- **Prompt**
From the records below, extract only the lines running from the line with "31: (30, 286, 0.78)" to the line with "38: (449, 308, 2.75)", both lines included, reproducing them exactly.

- **Provided data**
------------------------------------------------------------------------

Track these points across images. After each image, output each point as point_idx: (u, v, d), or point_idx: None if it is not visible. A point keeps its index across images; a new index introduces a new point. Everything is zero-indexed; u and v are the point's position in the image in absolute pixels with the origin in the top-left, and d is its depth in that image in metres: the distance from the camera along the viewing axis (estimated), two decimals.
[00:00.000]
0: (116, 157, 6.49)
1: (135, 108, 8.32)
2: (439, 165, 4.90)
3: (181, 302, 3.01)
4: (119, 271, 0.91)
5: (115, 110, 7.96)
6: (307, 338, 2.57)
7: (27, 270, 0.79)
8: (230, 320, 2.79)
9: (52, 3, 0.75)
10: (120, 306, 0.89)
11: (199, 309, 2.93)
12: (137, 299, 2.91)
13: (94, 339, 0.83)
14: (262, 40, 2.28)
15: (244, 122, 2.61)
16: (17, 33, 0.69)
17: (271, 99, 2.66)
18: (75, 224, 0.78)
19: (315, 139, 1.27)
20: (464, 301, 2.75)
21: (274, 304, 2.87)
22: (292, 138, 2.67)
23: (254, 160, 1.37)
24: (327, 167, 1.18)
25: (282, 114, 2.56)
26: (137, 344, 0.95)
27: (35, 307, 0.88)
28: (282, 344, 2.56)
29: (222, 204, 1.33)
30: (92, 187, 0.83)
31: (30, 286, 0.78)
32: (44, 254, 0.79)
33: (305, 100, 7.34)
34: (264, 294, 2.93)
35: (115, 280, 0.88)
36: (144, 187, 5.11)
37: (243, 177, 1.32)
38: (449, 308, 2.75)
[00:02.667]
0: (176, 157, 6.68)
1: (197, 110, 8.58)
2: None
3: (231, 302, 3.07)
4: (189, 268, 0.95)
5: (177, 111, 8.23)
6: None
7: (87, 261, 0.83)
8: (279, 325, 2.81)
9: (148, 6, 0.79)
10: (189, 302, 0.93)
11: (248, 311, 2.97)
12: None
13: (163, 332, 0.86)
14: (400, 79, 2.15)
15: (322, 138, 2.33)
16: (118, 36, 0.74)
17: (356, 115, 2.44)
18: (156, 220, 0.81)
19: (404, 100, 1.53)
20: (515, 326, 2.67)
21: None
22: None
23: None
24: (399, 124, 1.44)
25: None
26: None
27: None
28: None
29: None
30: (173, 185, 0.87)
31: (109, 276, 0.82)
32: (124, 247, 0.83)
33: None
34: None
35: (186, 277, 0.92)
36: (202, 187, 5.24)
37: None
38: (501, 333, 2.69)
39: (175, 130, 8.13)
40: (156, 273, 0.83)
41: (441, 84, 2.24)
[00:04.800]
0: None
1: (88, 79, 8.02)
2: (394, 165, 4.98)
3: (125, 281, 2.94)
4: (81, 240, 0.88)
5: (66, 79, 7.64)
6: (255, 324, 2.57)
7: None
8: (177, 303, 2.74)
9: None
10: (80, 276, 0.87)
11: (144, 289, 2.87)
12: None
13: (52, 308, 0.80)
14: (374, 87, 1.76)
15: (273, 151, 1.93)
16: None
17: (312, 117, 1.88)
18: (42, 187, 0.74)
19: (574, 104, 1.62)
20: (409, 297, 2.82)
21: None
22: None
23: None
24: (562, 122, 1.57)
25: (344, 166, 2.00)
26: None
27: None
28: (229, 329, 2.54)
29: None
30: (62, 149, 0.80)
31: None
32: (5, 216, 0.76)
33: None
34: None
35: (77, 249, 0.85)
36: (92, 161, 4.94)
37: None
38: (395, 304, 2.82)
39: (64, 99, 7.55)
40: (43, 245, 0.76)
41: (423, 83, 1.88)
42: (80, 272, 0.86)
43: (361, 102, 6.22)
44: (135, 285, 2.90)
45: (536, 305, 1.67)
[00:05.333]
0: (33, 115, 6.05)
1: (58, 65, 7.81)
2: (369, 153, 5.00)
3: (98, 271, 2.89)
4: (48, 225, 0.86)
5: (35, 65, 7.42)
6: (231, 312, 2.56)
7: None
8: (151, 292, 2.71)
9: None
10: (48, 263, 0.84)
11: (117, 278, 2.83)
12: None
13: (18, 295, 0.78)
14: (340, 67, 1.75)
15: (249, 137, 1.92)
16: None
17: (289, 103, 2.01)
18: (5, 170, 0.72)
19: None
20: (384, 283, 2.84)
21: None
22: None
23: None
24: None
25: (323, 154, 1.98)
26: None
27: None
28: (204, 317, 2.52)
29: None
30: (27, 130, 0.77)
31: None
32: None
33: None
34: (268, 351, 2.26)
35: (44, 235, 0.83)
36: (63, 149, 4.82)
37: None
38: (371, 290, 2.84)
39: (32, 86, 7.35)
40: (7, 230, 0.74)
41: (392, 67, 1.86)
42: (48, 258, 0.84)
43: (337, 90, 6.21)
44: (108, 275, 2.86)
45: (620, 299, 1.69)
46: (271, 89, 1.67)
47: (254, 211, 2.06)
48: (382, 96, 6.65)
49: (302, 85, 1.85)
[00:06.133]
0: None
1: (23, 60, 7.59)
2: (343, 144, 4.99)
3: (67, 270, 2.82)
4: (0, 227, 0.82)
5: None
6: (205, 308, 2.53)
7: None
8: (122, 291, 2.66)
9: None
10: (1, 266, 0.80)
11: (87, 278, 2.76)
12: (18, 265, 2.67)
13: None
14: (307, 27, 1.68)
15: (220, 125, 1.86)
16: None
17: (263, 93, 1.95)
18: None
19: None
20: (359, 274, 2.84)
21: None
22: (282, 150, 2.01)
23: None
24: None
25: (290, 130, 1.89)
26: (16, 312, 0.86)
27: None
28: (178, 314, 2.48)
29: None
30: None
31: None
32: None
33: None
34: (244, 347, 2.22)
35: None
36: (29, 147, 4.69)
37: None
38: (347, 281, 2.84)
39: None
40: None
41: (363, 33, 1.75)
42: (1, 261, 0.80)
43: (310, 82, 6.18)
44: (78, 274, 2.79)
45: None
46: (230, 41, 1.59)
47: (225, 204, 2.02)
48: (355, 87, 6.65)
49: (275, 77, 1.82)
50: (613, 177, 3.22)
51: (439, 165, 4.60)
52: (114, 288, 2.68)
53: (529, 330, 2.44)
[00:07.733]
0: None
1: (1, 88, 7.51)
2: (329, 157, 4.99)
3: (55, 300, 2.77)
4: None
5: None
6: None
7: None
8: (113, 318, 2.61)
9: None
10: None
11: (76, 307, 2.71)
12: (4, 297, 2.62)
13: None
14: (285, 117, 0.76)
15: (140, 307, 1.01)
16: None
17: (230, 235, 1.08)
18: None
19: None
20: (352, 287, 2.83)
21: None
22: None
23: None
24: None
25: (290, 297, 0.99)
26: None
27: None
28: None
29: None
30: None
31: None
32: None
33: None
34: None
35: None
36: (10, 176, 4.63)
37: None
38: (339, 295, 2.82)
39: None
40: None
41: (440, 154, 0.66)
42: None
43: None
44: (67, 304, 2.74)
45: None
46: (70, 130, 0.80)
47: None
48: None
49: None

------------------------------------------------------------------------

- **Response to this task**
31: (30, 286, 0.78)
32: (44, 254, 0.79)
33: (305, 100, 7.34)
34: (264, 294, 2.93)
35: (115, 280, 0.88)
36: (144, 187, 5.11)
37: (243, 177, 1.32)
38: (449, 308, 2.75)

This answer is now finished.